* What you need to do
Can you set out every line of the items below as a Markdown table with two columns, Row and Line, numbering the rows and leaving out blank lines?

* Data for processing
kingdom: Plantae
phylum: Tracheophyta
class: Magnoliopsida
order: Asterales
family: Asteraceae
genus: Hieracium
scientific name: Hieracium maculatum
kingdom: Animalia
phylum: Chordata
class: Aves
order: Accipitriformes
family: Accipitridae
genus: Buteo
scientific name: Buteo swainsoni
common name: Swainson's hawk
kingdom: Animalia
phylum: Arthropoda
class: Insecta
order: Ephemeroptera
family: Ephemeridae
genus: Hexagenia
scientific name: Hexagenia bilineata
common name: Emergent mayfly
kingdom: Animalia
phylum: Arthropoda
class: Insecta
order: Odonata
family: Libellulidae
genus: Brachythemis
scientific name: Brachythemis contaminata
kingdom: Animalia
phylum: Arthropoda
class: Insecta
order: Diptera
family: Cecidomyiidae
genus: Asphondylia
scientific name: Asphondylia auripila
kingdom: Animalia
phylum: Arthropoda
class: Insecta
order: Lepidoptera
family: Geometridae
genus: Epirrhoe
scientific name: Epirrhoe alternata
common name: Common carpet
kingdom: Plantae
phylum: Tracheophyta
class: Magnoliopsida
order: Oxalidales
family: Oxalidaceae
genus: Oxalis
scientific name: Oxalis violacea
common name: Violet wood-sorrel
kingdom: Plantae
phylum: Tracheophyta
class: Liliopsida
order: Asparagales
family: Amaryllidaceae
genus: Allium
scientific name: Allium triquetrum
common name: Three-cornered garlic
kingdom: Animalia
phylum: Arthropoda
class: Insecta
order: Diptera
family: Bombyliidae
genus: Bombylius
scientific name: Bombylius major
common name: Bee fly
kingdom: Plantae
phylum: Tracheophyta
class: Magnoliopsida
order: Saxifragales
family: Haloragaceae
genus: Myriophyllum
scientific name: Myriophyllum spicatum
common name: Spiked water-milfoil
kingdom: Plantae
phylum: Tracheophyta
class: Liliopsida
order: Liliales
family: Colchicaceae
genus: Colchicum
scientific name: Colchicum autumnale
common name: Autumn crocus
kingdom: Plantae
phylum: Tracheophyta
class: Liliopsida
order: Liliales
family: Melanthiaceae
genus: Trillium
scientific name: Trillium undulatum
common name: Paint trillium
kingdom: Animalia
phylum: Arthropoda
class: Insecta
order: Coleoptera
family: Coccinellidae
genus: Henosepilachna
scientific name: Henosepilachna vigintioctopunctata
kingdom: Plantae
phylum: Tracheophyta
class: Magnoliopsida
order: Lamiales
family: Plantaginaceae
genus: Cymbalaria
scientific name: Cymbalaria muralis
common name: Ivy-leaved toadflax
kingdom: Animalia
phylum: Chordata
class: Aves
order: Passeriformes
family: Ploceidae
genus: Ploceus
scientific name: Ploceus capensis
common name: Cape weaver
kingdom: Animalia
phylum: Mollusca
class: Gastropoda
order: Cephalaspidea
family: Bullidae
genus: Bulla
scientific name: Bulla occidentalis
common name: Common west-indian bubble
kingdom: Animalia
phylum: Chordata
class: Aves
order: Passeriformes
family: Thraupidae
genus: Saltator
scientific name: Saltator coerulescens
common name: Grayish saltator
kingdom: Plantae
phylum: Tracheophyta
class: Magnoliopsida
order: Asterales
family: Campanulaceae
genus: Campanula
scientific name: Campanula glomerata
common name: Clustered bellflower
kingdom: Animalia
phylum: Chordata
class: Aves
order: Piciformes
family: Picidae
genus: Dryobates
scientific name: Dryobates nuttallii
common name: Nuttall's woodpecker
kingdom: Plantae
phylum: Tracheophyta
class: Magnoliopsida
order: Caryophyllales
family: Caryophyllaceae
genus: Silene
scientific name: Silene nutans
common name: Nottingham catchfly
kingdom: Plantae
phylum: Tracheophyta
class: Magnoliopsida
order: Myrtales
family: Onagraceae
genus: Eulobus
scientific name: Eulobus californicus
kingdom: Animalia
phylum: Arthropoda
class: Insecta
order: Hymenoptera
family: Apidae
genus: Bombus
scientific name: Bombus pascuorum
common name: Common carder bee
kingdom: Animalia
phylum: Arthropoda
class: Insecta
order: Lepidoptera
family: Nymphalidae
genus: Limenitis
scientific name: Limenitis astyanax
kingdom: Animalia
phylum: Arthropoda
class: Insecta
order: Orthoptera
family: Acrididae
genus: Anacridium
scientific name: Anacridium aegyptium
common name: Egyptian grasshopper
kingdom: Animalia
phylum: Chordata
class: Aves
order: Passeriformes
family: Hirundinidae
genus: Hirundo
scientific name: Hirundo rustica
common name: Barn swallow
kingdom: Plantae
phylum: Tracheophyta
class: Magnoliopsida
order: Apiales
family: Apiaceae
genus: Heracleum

* Solution
| Row | Line |
|---|---|
| 1 | kingdom: Plantae |
| 2 | phylum: Tracheophyta |
| 3 | class: Magnoliopsida |
| 4 | order: Asterales |
| 5 | family: Asteraceae |
| 6 | genus: Hieracium |
| 7 | scientific name: Hieracium maculatum |
| 8 | kingdom: Animalia |
| 9 | phylum: Chordata |
| 10 | class: Aves |
| 11 | order: Accipitriformes |
| 12 | family: Accipitridae |
| 13 | genus: Buteo |
| 14 | scientific name: Buteo swainsoni |
| 15 | common name: Swainson's hawk |
| 16 | kingdom: Animalia |
| 17 | phylum: Arthropoda |
| 18 | class: Insecta |
| 19 | order: Ephemeroptera |
| 20 | family: Ephemeridae |
| 21 | genus: Hexagenia |
| 22 | scientific name: Hexagenia bilineata |
| 23 | common name: Emergent mayfly |
| 24 | kingdom: Animalia |
| 25 | phylum: Arthropoda |
| 26 | class: Insecta |
| 27 | order: Odonata |
| 28 | family: Libellulidae |
| 29 | genus: Brachythemis |
| 30 | scientific name: Brachythemis contaminata |
| 31 | kingdom: Animalia |
| 32 | phylum: Arthropoda |
| 33 | class: Insecta |
| 34 | order: Diptera |
| 35 | family: Cecidomyiidae |
| 36 | genus: Asphondylia |
| 37 | scientific name: Asphondylia auripila |
| 38 | kingdom: Animalia |
| 39 | phylum: Arthropoda |
| 40 | class: Insecta |
| 41 | order: Lepidoptera |
| 42 | family: Geometridae |
| 43 | genus: Epirrhoe |
| 44 | scientific name: Epirrhoe alternata |
| 45 | common name: Common carpet |
| 46 | kingdom: Plantae |
| 47 | phylum: Tracheophyta |
| 48 | class: Magnoliopsida |
| 49 | order: Oxalidales |
| 50 | family: Oxalidaceae |
| 51 | genus: Oxalis |
| 52 | scientific name: Oxalis violacea |
| 53 | common name: Violet wood-sorrel |
| 54 | kingdom: Plantae |
| 55 | phylum: Tracheophyta |
| 56 | class: Liliopsida |
| 57 | order: Asparagales |
| 58 | family: Amaryllidaceae |
| 59 | genus: Allium |
| 60 | scientific name: Allium triquetrum |
| 61 | common name: Three-cornered garlic |
| 62 | kingdom: Animalia |
| 63 | phylum: Arthropoda |
| 64 | class: Insecta |
| 65 | order: Diptera |
| 66 | family: Bombyliidae |
| 67 | genus: Bombylius |
| 68 | scientific name: Bombylius major |
| 69 | common name: Bee fly |
| 70 | kingdom: Plantae |
| 71 | phylum: Tracheophyta |
| 72 | class: Magnoliopsida |
| 73 | order: Saxifragales |
| 74 | family: Haloragaceae |
| 75 | genus: Myriophyllum |
| 76 | scientific name: Myriophyllum spicatum |
| 77 | common name: Spiked water-milfoil |
| 78 | kingdom: Plantae |
| 79 | phylum: Tracheophyta |
| 80 | class: Liliopsida |
| 81 | order: Liliales |
| 82 | family: Colchicaceae |
| 83 | genus: Colchicum |
| 84 | scientific name: Colchicum autumnale |
| 85 | common name: Autumn crocus |
| 86 | kingdom: Plantae |
| 87 | phylum: Tracheophyta |
| 88 | class: Liliopsida |
| 89 | order: Liliales |
| 90 | family: Melanthiaceae |
| 91 | genus: Trillium |
| 92 | scientific name: Trillium undulatum |
| 93 | common name: Paint trillium |
| 94 | kingdom: Animalia |
| 95 | phylum: Arthropoda |
| 96 | class: Insecta |
| 97 | order: Coleoptera |
| 98 | family: Coccinellidae |
| 99 | genus: Henosepilachna |
| 100 | scientific name: Henosepilachna vigintioctopunctata |
| 101 | kingdom: Plantae |
| 102 | phylum: Tracheophyta |
| 103 | class: Magnoliopsida |
| 104 | order: Lamiales |
| 105 | family: Plantaginaceae |
| 106 | genus: Cymbalaria |
| 107 | scientific name: Cymbalaria muralis |
| 108 | common name: Ivy-leaved toadflax |
| 109 | kingdom: Animalia |
| 110 | phylum: Chordata |
| 111 | class: Aves |
| 112 | order: Passeriformes |
| 113 | family: Ploceidae |
| 114 | genus: Ploceus |
| 115 | scientific name: Ploceus capensis |
| 116 | common name: Cape weaver |
| 117 | kingdom: Animalia |
| 118 | phylum: Mollusca |
| 119 | class: Gastropoda |
| 120 | order: Cephalaspidea |
| 121 | family: Bullidae |
| 122 | genus: Bulla |
| 123 | scientific name: Bulla occidentalis |
| 124 | common name: Common west-indian bubble |
| 125 | kingdom: Animalia |
| 126 | phylum: Chordata |
| 127 | class: Aves |
| 128 | order: Passeriformes |
| 129 | family: Thraupidae |
| 130 | genus: Saltator |
| 131 | scientific name: Saltator coerulescens |
| 132 | common name: Grayish saltator |
| 133 | kingdom: Plantae |
| 134 | phylum: Tracheophyta |
| 135 | class: Magnoliopsida |
| 136 | order: Asterales |
| 137 | family: Campanulaceae |
| 138 | genus: Campanula |
| 139 | scientific name: Campanula glomerata |
| 140 | common name: Clustered bellflower |
| 141 | kingdom: Animalia |
| 142 | phylum: Chordata |
| 143 | class: Aves |
| 144 | order: Piciformes |
| 145 | family: Picidae |
| 146 | genus: Dryobates |
| 147 | scientific name: Dryobates nuttallii |
| 148 | common name: Nuttall's woodpecker |
| 149 | kingdom: Plantae |
| 150 | phylum: Tracheophyta |
| 151 | class: Magnoliopsida |
| 152 | order: Caryophyllales |
| 153 | family: Caryophyllaceae |
| 154 | genus: Silene |
| 155 | scientific name: Silene nutans |
| 156 | common name: Nottingham catchfly |
| 157 | kingdom: Plantae |
| 158 | phylum: Tracheophyta |
| 159 | class: Magnoliopsida |
| 160 | order: Myrtales |
| 161 | family: Onagraceae |
| 162 | genus: Eulobus |
| 163 | scientific name: Eulobus californicus |
| 164 | kingdom: Animalia |
| 165 | phylum: Arthropoda |
| 166 | class: Insecta |
| 167 | order: Hymenoptera |
| 168 | family: Apidae |
| 169 | genus: Bombus |
| 170 | scientific name: Bombus pascuorum |
| 171 | common name: Common carder bee |
| 172 | kingdom: Animalia |
| 173 | phylum: Arthropoda |
| 174 | class: Insecta |
| 175 | order: Lepidoptera |
| 176 | family: Nymphalidae |
| 177 | genus: Limenitis |
| 178 | scientific name: Limenitis astyanax |
| 179 | kingdom: Animalia |
| 180 | phylum: Arthropoda |
| 181 | class: Insecta |
| 182 | order: Orthoptera |
| 183 | family: Acrididae |
| 184 | genus: Anacridium |
| 185 | scientific name: Anacridium aegyptium |
| 186 | common name: Egyptian grasshopper |
| 187 | kingdom: Animalia |
| 188 | phylum: Chordata |
| 189 | class: Aves |
| 190 | order: Passeriformes |
| 191 | family: Hirundinidae |
| 192 | genus: Hirundo |
| 193 | scientific name: Hirundo rustica |
| 194 | common name: Barn swallow |
| 195 | kingdom: Plantae |
| 196 | phylum: Tracheophyta |
| 197 | class: Magnoliopsida |
| 198 | order: Apiales |
| 199 | family: Apiaceae |
| 200 | genus: Heracleum |